Pattern 3: Token Quota Enforcement
Implement token-bucket rate limiting per user and per model family.
-- OpenResty/Lua token bucket (Redis-backed)
local function check_token_quota(user_id, requested_tokens)
local key = "token_quota:" .. user_id
local bucket = redis:get(key) or "0"
local capacity = 100000 -- per-minute token budget
local refill_rate = 1667 -- tokens per second
local now = ngx.now() * 1000
local last_update = redis:get(key .. ":ts") or now
local delta = now - tonumber(last_update)
local new_bucket = math.min(capacity, tonumber(bucket) + (delta / 1000 * refill_rate))
if new_bucket < requested_tokens then
return ngx.HTTP_TOO_MANY_REQUESTS
end
redis:set(key, new_bucket - requested_tokens)
redis:set(key .. ":ts", now)
return ngx.HTTP_OK
end
Pattern 4: Semantic Caching Layer
Reduce redundant inference costs by caching responses keyed on embedding vectors.
import hashlib
from sentence_transformers import SentenceTransformer
_embedder = SentenceTransformer("all-MiniLM-L6-v2")
_cache = redis.Redis(host="redis", port=6379, db=0)
async def semantic_cache_lookup(prompt: str, threshold: float = 0.94) -> str | None:
embedding = _embedder.encode(prompt, convert_to_numpy=True)

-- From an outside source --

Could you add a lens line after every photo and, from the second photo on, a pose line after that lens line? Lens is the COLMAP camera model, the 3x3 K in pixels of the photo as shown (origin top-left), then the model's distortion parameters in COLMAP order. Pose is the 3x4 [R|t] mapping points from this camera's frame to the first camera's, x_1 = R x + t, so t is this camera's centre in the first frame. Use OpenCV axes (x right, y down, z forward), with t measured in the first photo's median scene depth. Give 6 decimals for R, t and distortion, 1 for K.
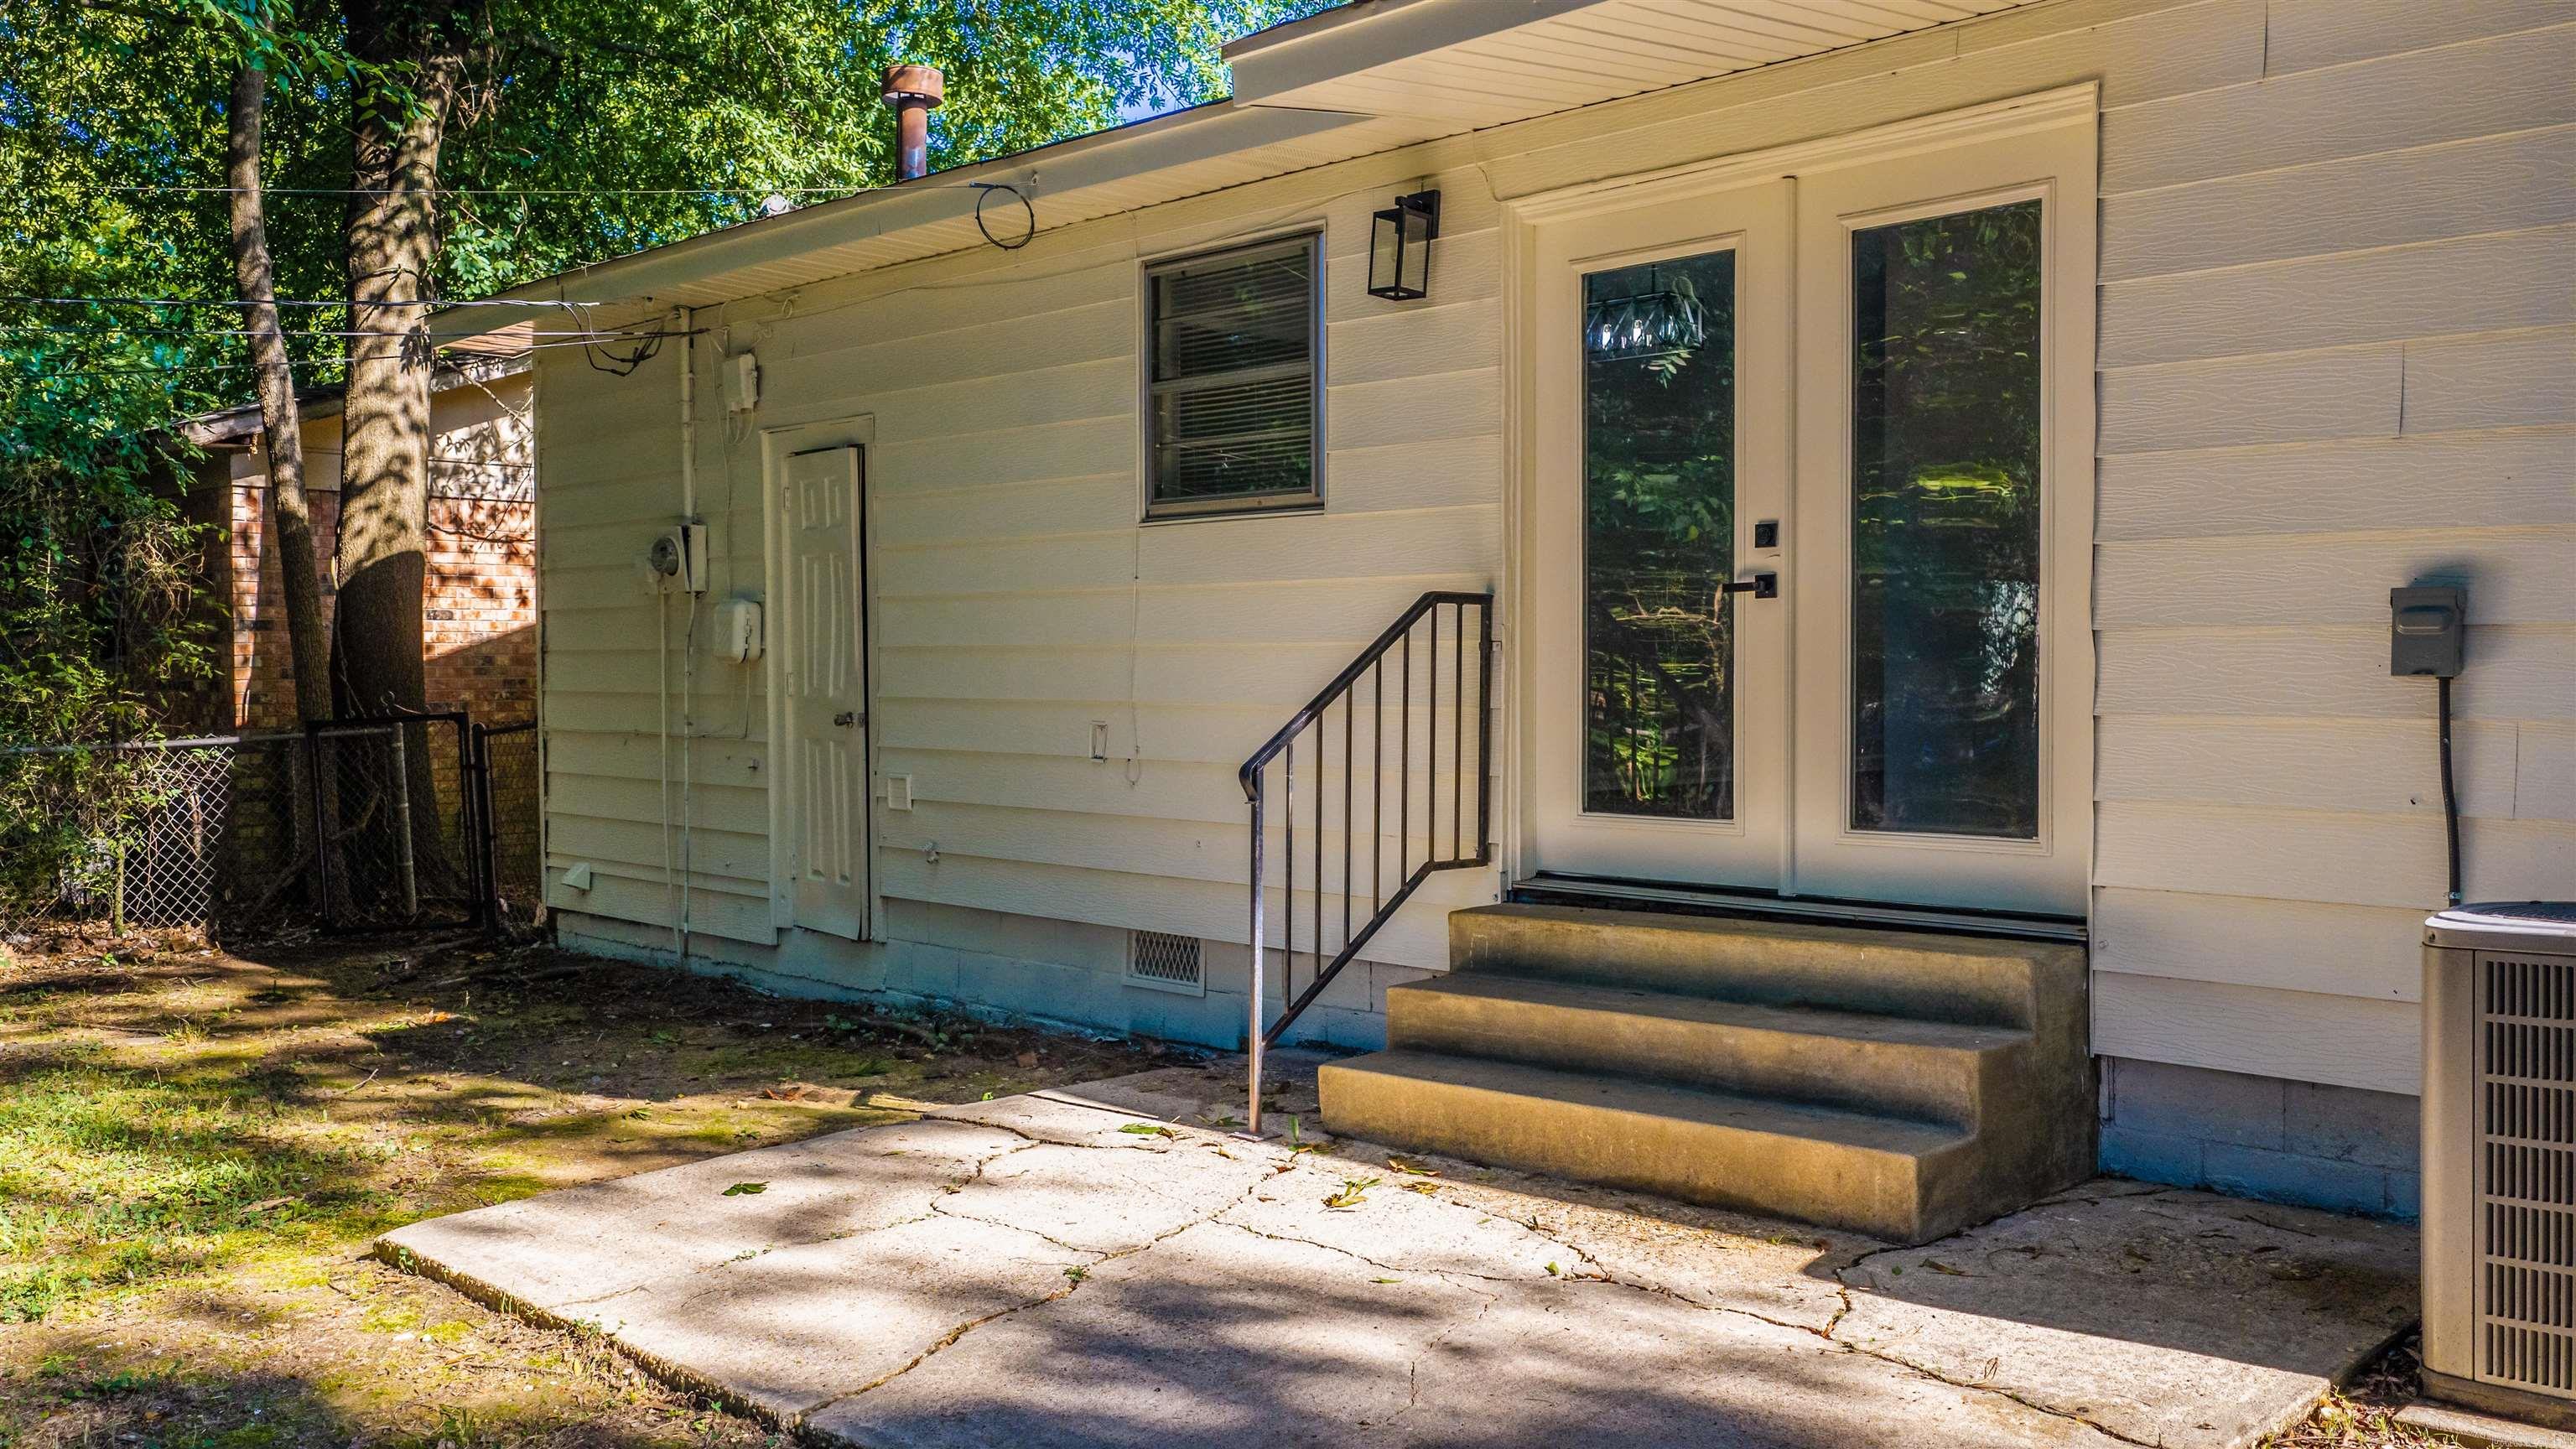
lens RADIAL K [[2150.2, 0, 1291.6], [0, 2150.2, 720.8], [0, 0, 1]] dist [0.008244, -0.016521]
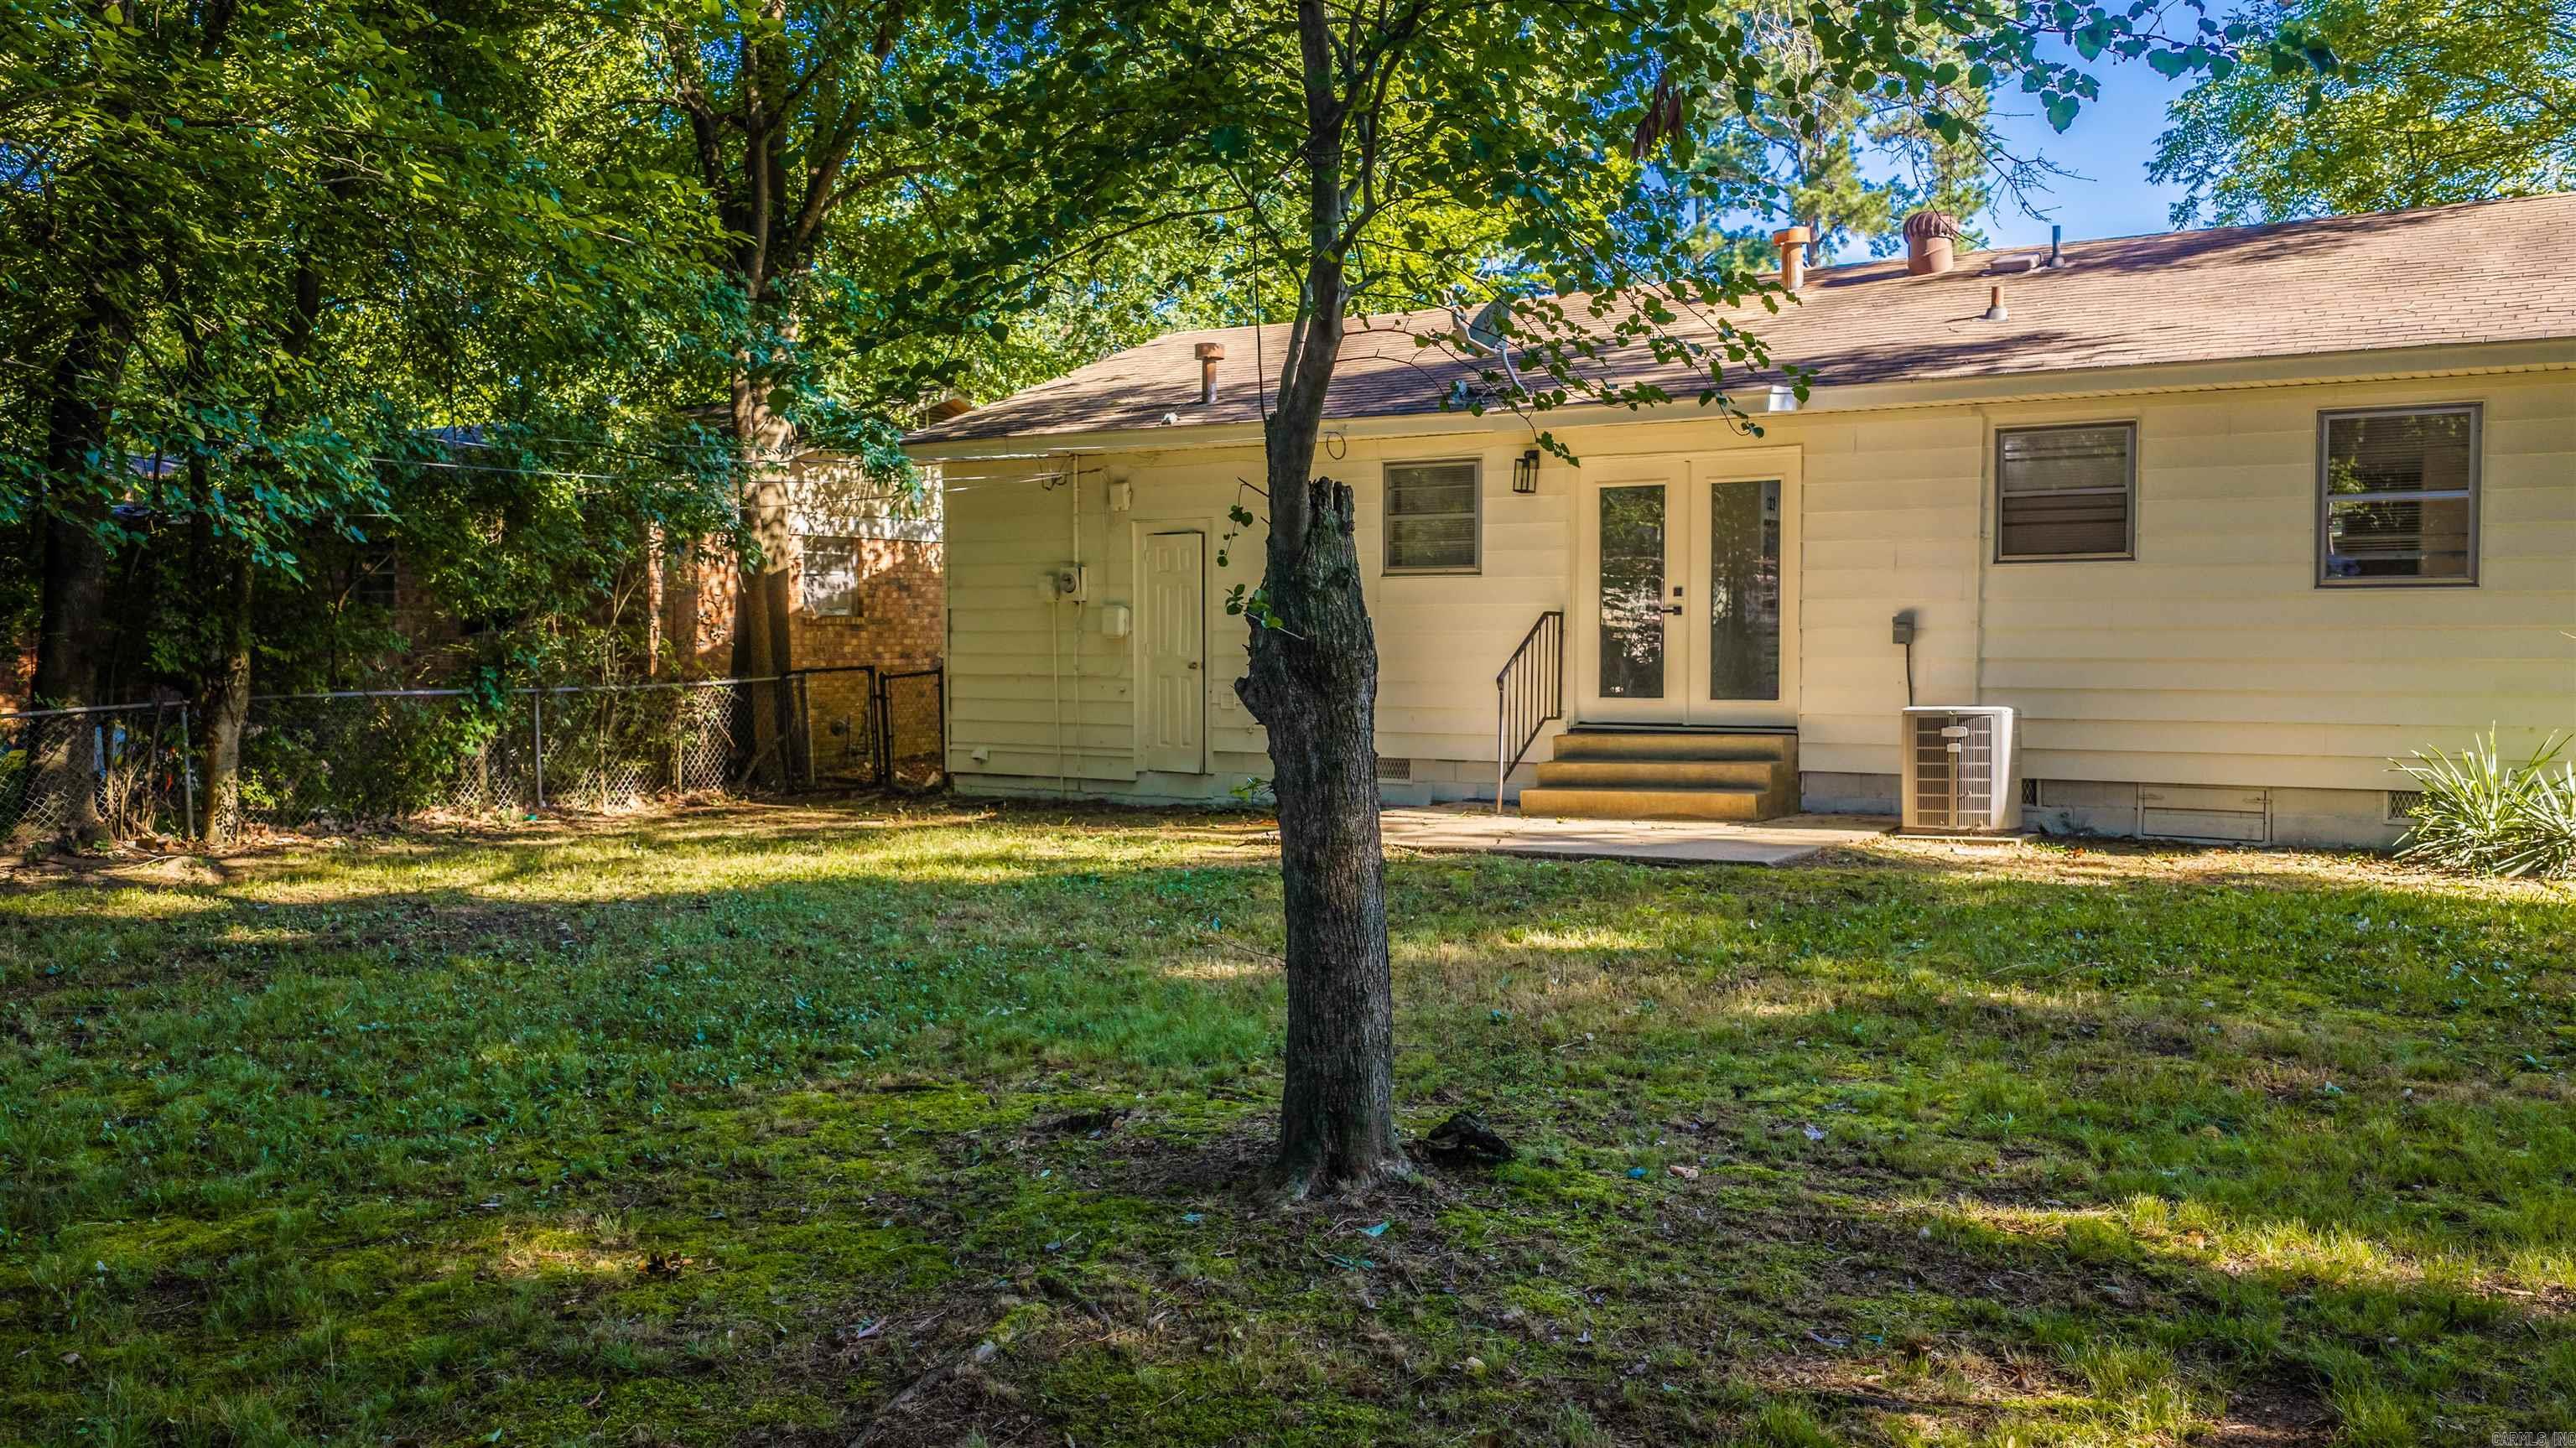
lens RADIAL K [[2150.1, 0, 1286.0], [0, 2150.1, 725.2], [0, 0, 1]] dist [0.008244, -0.016521]
pose [[0.977747, -0.009052, 0.209591, -0.794618], [0.005293, 0.999815, 0.018491, 0.027476], [-0.209720, -0.016970, 0.977614, -1.479870]]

# Approximate nearest neighbor search via Redis Vector DB
results = _cache.ft().search(
redis.commands.search.query.Query("*=>[KNN 1 @embedding $vec AS score]")
.sort_by("score")
.return_fields("response", "score")
.dialect(2),
query_params={"vec": embedding.tobytes()}
)
if results and results.docs[0].score >= threshold:
return results.docs[0].response
return None
Audit and Compliance
All gateway traffic must emit structured audit events:
{
"event_type": "llm_request",
"timestamp": "2024-10-05T14:32:01Z",
"user_id": "u_12345",
"session_id": "sess_abc",
"model": "gpt-4-turbo",
"tokens_prompt": 1240,
"tokens_completion": 380,
"latency_ms": 820,
"pii_redacted": true,
"prompt_injection_score": 0.02,
"cache_hit": false
}
Stream these events to an immutable log store (e.g., AWS Kinesis → S3 with object lock) for compliance retention.
Vendor Landscape
| Product | Deployment | Strength |
|---|---|---|
| LiteLLM Proxy | Self-hosted | Universal model routing |
| Portkey | SaaS/self-hosted | Cost tracking & fallbacks |
| Cloudflare AI Gateway | Edge | DDoS + caching at PoP |
| Kong AI Gateway | Self-hosted | Enterprise policy engine |
Conclusion
A hardened AI Gateway is not optional for regulated enterprises. By combining prompt firewalls, PII redaction, token quotas, and semantic caching, organizations can safely operationalize LLMs without sacrificing data sovereignty.